Pterostilbene for Alzheimer's Disease
Also known as: Dimethylresveratrol, trans-3,5-Dimethoxy-4'-hydroxystilbene
Pterostilbene has 4x better oral bioavailability than resveratrol with similar SIRT1/Nrf2 activation for AD neuroprotection.
Mechanism of Action
Pterostilbene activates SIRT1 more potently than resveratrol due to dimethylated structure improving lipophilicity and metabolic stability. It promotes autophagic Aβ clearance, reduces tau phosphorylation, activates Nrf2, and inhibits NF-κB-driven neuroinflammation.

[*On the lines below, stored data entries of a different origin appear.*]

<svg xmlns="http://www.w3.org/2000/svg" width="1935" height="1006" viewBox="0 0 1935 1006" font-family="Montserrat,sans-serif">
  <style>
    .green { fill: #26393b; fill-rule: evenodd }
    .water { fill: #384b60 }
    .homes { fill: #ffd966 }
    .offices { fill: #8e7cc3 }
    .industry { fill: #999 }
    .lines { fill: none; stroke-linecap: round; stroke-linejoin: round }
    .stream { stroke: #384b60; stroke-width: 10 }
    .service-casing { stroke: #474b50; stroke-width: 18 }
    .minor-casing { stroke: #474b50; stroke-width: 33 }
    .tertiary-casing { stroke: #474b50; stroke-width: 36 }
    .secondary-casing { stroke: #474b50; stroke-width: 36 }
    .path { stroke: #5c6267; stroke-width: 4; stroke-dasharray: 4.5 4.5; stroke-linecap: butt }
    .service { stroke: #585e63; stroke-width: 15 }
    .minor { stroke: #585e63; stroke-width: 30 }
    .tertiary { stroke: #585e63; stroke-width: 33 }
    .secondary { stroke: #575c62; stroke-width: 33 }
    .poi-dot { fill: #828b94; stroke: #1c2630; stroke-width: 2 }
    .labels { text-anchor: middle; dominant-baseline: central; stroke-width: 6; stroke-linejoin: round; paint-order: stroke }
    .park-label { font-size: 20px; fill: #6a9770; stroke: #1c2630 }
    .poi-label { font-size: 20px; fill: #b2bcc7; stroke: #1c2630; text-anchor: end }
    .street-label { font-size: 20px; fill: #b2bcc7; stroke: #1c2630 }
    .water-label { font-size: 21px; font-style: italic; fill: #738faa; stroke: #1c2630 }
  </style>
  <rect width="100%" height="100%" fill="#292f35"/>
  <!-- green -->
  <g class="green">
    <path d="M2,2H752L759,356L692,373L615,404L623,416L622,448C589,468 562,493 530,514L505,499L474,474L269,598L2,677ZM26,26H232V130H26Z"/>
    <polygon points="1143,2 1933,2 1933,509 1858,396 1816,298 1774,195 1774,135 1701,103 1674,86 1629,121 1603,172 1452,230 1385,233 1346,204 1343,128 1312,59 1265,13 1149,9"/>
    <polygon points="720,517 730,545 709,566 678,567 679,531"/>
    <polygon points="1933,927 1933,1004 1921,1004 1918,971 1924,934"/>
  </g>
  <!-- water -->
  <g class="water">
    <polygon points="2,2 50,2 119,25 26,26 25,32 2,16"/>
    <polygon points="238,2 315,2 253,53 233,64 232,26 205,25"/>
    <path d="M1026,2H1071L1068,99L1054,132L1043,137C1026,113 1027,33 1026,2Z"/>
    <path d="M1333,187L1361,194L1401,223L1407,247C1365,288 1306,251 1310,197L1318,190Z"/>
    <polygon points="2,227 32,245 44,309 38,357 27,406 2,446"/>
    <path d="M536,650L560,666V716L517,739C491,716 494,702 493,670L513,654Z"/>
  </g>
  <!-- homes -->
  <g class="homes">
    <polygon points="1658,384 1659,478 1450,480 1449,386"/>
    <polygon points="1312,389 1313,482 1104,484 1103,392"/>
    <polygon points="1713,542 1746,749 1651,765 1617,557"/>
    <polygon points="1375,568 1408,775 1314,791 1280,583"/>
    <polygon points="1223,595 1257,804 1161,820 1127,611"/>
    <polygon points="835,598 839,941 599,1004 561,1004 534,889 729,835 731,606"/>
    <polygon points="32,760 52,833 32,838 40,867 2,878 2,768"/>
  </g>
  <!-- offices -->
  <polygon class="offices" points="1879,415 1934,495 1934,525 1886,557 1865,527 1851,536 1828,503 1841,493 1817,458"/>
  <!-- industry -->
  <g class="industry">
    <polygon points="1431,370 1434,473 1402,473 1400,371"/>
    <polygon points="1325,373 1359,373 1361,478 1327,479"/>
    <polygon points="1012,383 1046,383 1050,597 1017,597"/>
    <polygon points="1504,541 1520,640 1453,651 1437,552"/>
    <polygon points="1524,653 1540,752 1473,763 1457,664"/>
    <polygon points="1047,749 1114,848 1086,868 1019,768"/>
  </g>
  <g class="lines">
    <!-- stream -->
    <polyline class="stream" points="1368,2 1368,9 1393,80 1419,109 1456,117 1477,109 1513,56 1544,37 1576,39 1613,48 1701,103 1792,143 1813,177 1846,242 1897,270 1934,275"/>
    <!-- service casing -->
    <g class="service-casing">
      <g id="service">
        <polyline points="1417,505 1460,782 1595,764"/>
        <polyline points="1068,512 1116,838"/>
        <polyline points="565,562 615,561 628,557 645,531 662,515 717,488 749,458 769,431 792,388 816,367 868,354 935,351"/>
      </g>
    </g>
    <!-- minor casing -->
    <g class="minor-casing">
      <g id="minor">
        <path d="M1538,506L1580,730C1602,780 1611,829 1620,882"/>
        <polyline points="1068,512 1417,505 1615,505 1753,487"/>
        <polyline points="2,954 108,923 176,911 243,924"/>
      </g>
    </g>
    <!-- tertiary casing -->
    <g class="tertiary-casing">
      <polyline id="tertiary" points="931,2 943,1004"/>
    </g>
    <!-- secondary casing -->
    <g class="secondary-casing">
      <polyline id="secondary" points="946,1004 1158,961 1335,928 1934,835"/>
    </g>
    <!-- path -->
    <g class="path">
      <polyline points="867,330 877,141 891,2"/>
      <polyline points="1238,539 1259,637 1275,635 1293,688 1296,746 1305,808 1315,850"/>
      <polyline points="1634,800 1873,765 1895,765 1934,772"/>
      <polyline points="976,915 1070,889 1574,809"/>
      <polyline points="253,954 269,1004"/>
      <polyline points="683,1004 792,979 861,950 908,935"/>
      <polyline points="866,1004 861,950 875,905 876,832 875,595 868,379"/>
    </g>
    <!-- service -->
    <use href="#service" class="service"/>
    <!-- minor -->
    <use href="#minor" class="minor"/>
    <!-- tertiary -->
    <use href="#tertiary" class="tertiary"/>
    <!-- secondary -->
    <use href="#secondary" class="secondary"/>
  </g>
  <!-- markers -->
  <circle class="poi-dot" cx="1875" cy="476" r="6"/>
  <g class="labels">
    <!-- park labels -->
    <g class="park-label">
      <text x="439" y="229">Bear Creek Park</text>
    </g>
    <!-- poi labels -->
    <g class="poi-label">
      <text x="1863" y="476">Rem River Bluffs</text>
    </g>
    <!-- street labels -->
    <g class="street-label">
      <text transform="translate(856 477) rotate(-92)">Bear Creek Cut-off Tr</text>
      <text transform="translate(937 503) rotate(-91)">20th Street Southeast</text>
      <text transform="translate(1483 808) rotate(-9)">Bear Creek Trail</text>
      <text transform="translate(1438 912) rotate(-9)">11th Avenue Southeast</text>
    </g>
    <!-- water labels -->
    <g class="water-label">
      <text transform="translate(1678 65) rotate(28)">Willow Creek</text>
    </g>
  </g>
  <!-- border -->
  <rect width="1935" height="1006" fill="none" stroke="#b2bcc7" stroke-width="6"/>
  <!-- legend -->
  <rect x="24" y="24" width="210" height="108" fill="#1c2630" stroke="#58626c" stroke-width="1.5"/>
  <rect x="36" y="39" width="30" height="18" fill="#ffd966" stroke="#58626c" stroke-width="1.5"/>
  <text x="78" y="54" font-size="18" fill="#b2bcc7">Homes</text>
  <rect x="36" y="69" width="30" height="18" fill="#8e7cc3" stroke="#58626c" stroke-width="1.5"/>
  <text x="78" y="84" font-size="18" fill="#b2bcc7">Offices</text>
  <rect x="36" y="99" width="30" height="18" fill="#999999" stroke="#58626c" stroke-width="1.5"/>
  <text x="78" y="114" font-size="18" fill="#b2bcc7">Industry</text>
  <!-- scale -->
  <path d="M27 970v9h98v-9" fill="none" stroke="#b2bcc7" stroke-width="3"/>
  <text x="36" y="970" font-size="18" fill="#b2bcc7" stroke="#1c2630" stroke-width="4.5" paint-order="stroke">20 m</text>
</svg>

General mechanism: Dimethylated stilbenoid. SIRT1 activator (4x bioavailability of resveratrol), Nrf2 activator, NF-κB inhibitor, epigenetic modulator.
Current Evidence
Preclinical AD models show superior cognitive protection vs resveratrol. Human studies show improved working memory and reduced anxiety. Better pharmacokinetics support clinical translation.
Clinical Status: Phase I/II for cognitive health. Superior pharmacokinetics to resveratrol.
Safety Profile
Very safe. Well-tolerated at 250mg/day in clinical trials. No significant side effects. Present in blueberries.
Key Research Questions
- Does pterostilbene outperform resveratrol clinically for AD neuroprotection?
- Can pterostilbene activate brain SIRT1 sufficiently for disease modification?